Study finds growing social circles may fuel polarization

Methodology, Data Quality, and Causation Doubts

  • Many commenters can’t access the paper (broken DOI) and are reluctant to trust a popular writeup without seeing methods or distributions.
  • The headline claim that close friends doubled conflicts with other surveys on friendship and loneliness that show the opposite; some suspect a data-aggregation or definition issue.
  • Several question using the average number of close friends; a skewed distribution (a minority with many friends) could raise the mean while many remain isolated.
  • Skepticism that parallel trends (more “close friends,” more polarization) imply causation; multiple people argue this is at best a shared-cause story, not “friends → polarization.”

What Counts as a “Close Friend”?

  • Strong suspicion that the meaning has shifted: people now count online-only or shallow ties as “close,” inflating numbers.
  • Many distinguish between deep, in-person support (help with crises, physical presence) and digital “chat buddies”; the latter may not reduce loneliness and can even heighten it.
  • Some note post‑COVID pruning of weak ties and intensification of a few relationships, which could raise reported “close friends” while making others friendless.
  • Others note that technology lets old ties persist at low effort (group chats, Zoom), complicating any time-series comparison.

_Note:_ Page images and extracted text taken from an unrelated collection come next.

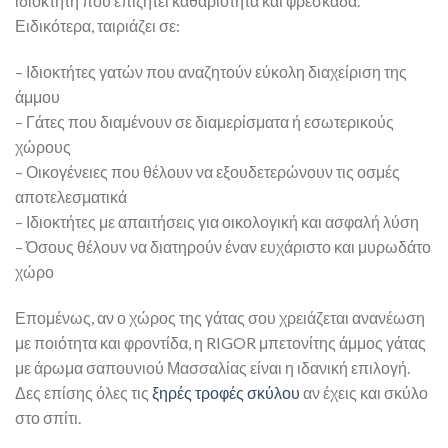
ιδιοκτήτη που επιζητεί καθαριότητα και φρεσκάδα.
Ειδικότερα, ταιριάζει σε:
– Ιδιοκτήτες γατών που αναζητούν εύκολη διαχείριση της
άμμου
– Γάτες που διαμένουν σε διαμερίσματα ή εσωτερικούς
χώρους
– Οικογένειες που θέλουν να εξουδετερώνουν τις οσμές
αποτελεσματικά
– Ιδιοκτήτες με απαιτήσεις για οικολογική και ασφαλή λύση
– Όσους θέλουν να διατηρούν έναν ευχάριστο και μυρωδάτο
χώρο
Επομένως, αν ο χώρος της γάτας σου χρειάζεται ανανέωση
με ποιότητα και φροντίδα, η RIGOR μπετονίτης άμμος γάτας
με άρωμα σαπουνιού Μασσαλίας είναι η ιδανική επιλογή.
Δες επίσης όλες τις
ξηρές τροφές σκύλου
αν έχεις και σκύλο
στο σπίτι.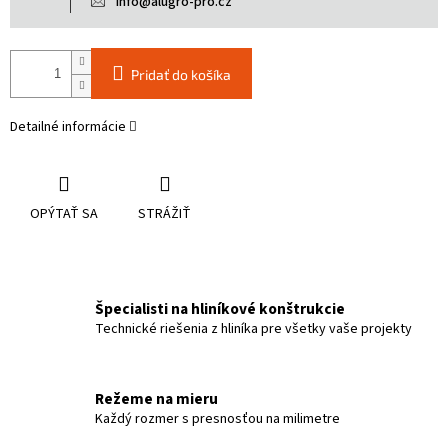
info@alugro-pro.cz
Pridať do košíka
Detailné informácie
OPÝTAŤ SA
STRÁŽIŤ
Špecialisti na hliníkové konštrukcie
Technické riešenia z hliníka pre všetky vaše projekty
Režeme na mieru
Každý rozmer s presnosťou na milimetre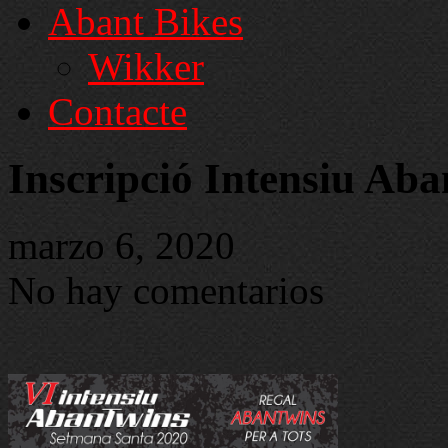
Abant Bikes
Wikker
Contacte
Inscripció Intensiu A
marzo 6, 2020
No hay comentarios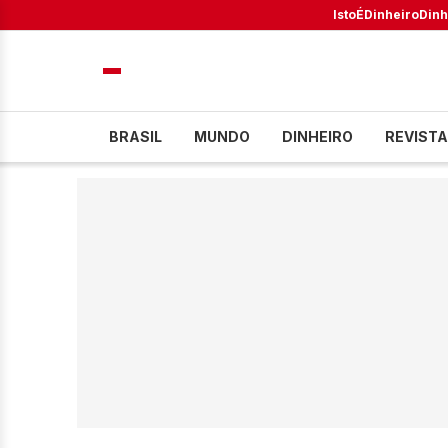
IstoÉ
Dinheiro
Dinh
BRASIL
MUNDO
DINHEIRO
REVISTA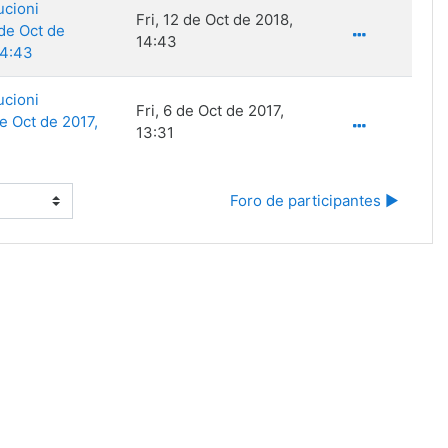
ucioni
Fri, 12 de Oct de 2018,
 de Oct de
14:43
14:43
ucioni
Fri, 6 de Oct de 2017,
de Oct de 2017,
13:31
Foro de participantes ▶︎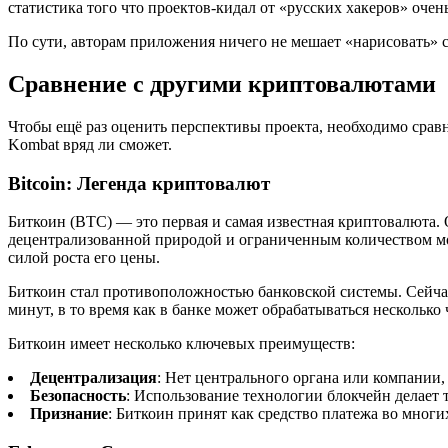
статистика того что проектов-кидал от «русских хакеров» очен
По сути, авторам приложения ничего не мешает «нарисовать» с
Сравнение с другими криптовалютами
Чтобы ещё раз оценить перспективы проекта, необходимо сра
Kombat вряд ли сможет.
Bitcoin: Легенда криптовалют
Биткоин (BTC) — это первая и самая известная криптовалюта. 
децентрализованной природой и ограниченным количеством мон
силой роста его цены.
Биткоин стал противоположностью банковской системы. Сейчас 
минут, в то время как в банке может обрабатываться несколько 
Биткоин имеет несколько ключевых преимуществ:
Децентрализация
: Нет центрального органа или компании
Безопасность
: Использование технологии блокчейн делае
Признание
: Биткоин принят как средство платежа во многи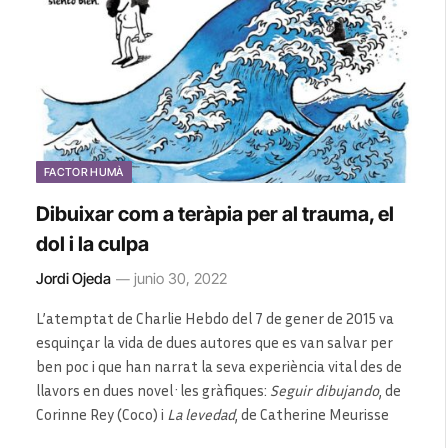
FACTOR HUMÀ
Dibuixar com a teràpia per al trauma, el
dol i la culpa
Jordi Ojeda
junio 30, 2022
L’atemptat de Charlie Hebdo del 7 de gener de 2015 va
esquinçar la vida de dues autores que es van salvar per
ben poc i que han narrat la seva experiència vital des de
llavors en dues novel·les gràfiques:
Seguir dibujando
, de
Corinne Rey (Coco) i
La levedad
, de Catherine Meurisse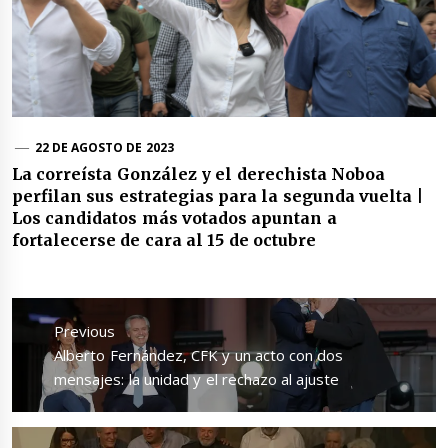
22 DE AGOSTO DE 2023
La correísta González y el derechista Noboa
perfilan sus estrategias para la segunda vuelta |
Los candidatos más votados apuntan a
fortalecerse de cara al 15 de octubre
Navegación
de
Previous
entradas
Previous
Alberto Fernández, CFK y un acto con dos
post:
mensajes: la unidad y el rechazo al ajuste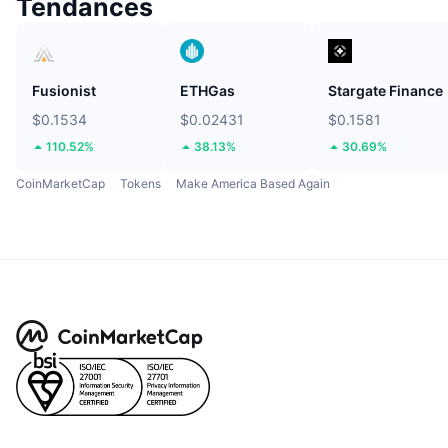
Tendances
Fusionist
ETHGas
Stargate Finance
$0.1534
$0.02431
$0.1581
110.52%
38.13%
30.69%
CoinMarketCap
Tokens
Make America Based Again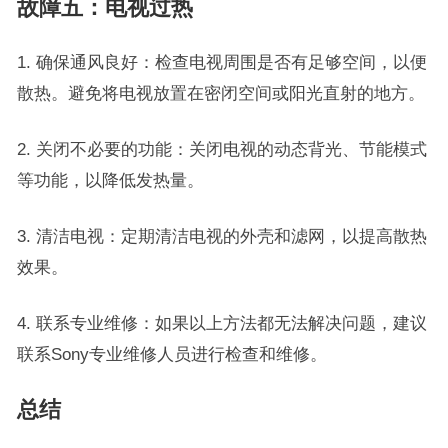
故障五：电视过热
1. 确保通风良好：检查电视周围是否有足够空间，以便
散热。避免将电视放置在密闭空间或阳光直射的地方。
2. 关闭不必要的功能：关闭电视的动态背光、节能模式
等功能，以降低发热量。
3. 清洁电视：定期清洁电视的外壳和滤网，以提高散热
效果。
4. 联系专业维修：如果以上方法都无法解决问题，建议
联系Sony专业维修人员进行检查和维修。
总结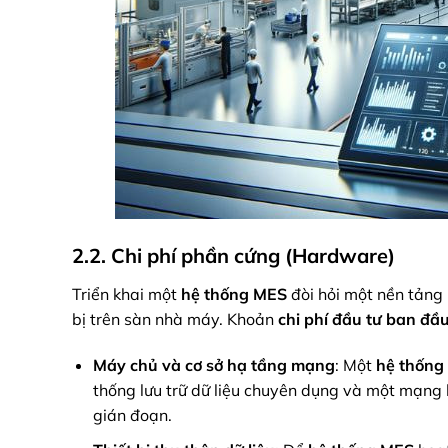
2.2. Chi phí phần cứng (Hardware)
Triển khai một
hệ thống MES
đòi hỏi một nền tảng p
bị trên sàn nhà máy. Khoản
chi phí đầu tư ban đầ
Máy chủ và cơ sở hạ tầng mạng
: Một
hệ thống
thống lưu trữ dữ liệu chuyên dụng và một mạng l
gián đoạn.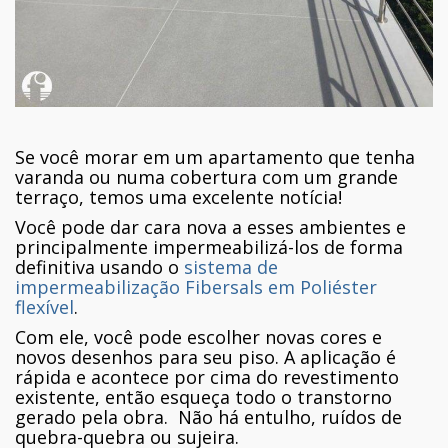
Se você morar em um apartamento que tenha
varanda ou numa cobertura com um grande
terraço, temos uma excelente notícia!
Você pode dar cara nova a esses ambientes e
principalmente impermeabilizá-los de forma
definitiva usando o
sistema de
impermeabilização Fibersals em Poliéster
flexível
.
Com ele, você pode escolher novas cores e
novos desenhos para seu piso. A aplicação é
rápida e acontece por cima do revestimento
existente, então esqueça todo o transtorno
gerado pela obra. Não há entulho, ruídos de
quebra-quebra ou sujeira.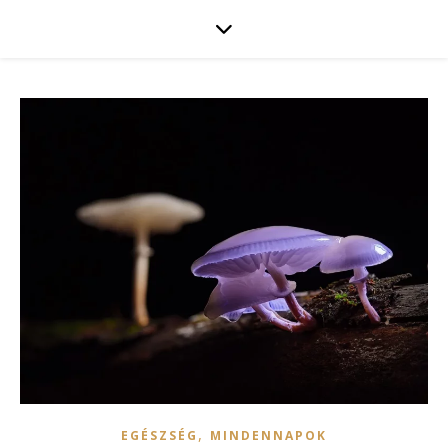
,
EGÉSZSÉG
MINDENNAPOK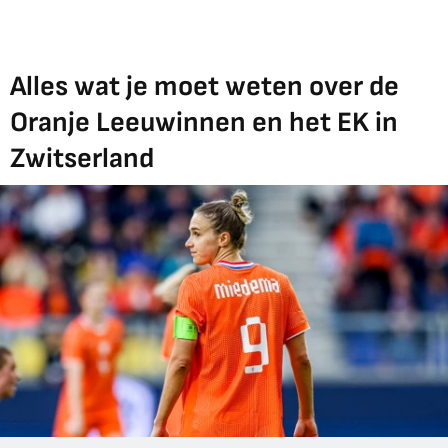
Alles wat je moet weten over de
Oranje Leeuwinnen en het EK in
Zwitserland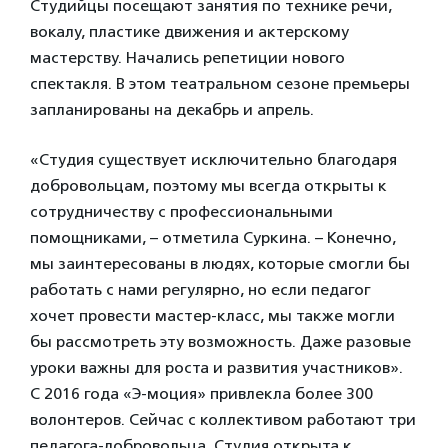
Студийцы посещают занятия по технике речи,
вокалу, пластике движения и актерскому
мастерству. Начались репетиции нового
спектакля. В этом театральном сезоне премьеры
запланированы на декабрь и апрель.
«Студия существует исключительно благодаря
добровольцам, поэтому мы всегда открыты к
сотрудничеству с профессиональными
помощниками, – отметила Суркина. – Конечно,
мы заинтересованы в людях, которые смогли бы
работать с нами регулярно, но если педагог
хочет провести мастер-класс, мы также могли
бы рассмотреть эту возможность. Даже разовые
уроки важны для роста и развития участников».
С 2016 года «Э-моция» привлекла более 300
волонтеров. Сейчас с коллективом работают три
педагога-добровольца. Студия открыта к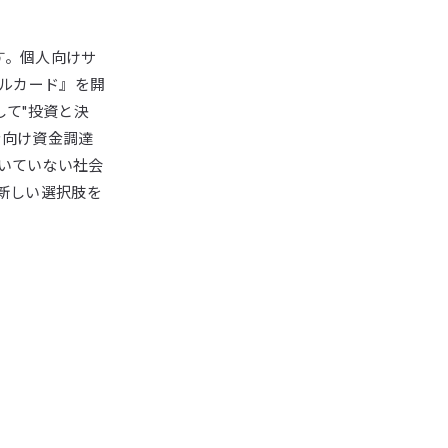
す。個人向けサ
ドルカード』を開
して"投資と決
者向け資金調達
いていない社会
新しい選択肢を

Social Media, Connectivity, and Polarization Mechanisms

  • Strong consensus that social media and smartphones are a key common factor around 2008–2010, whether or not they act via “friend count.”
  • Mechanisms discussed: algorithmic feeds optimize for engagement and outrage; exposure is skewed toward extremes; misrepresentation of “the other side” (perception gaps); drama is rewarded.
  • Several argue that high connectivity plus ranking/voting systems creates huge, homogeneous online tribes that behave like “monsters,” driving real-world political conflict.
  • Others emphasize economic and structural factors (financial crisis, housing, inequality, late-stage capitalism, information overload, foreign interference) as major co-drivers.

Centralized vs Client-Side Moderation and Ranking

  • One major subthread blames centralized moderation and recommendation (social feeds, search, chatbots) for creating ever-larger, ideologically uniform groups.
  • Proposed remedy: ban server-side ranking/moderation on large platforms; move filtering and ranking entirely client-side, with user-chosen or third-party algorithms (analogous to adblock lists).
  • Pushback: most people won’t or can’t curate algorithms; scale and data volume make client-side ranking impractical; spam and abuse still require some server-side control; de facto, people would just subscribe to a few popular filters.
  • Supporters counter that even partial decentralization would limit mob dynamics and restore individual control over exposure.

Friendship Graphs, Group Dynamics, and Polarization

  • Several map this to network theory: denser graphs produce tighter clusters; more/better-matched friends → more homogeneous groups → stronger in-group norms and out-group hostility.
  • Others see friend growth as a symptom: once giant homogeneous communities form, they supply more like-minded “close friends,” while weaker cross-cutting ties (neighbors, casual acquaintances) wither.
  • Commenters reference older work on small-group conflict and Dunbar’s number to argue that expanding beyond a certain relational capacity naturally drives hierarchy, dogma, and “groupthink.”

Broader Diagnoses of Polarization

  • Long conceptual list offered: fragmented realities; epistemic closure; outrage economies; moral absolutism; purity spirals; identity built around enemies; collapsing shared norms and identities.
  • Multiple people note declining attention spans and text-based, dehumanized discourse (short posts, “dunking,” performative beefs) as making nuance and cross-tribal trust harder.
  • The thread itself hosts heated arguments about “far right,” Nazis, and recent politics—used by some as a live example of how quickly discussions become moralized, existential, and polarized.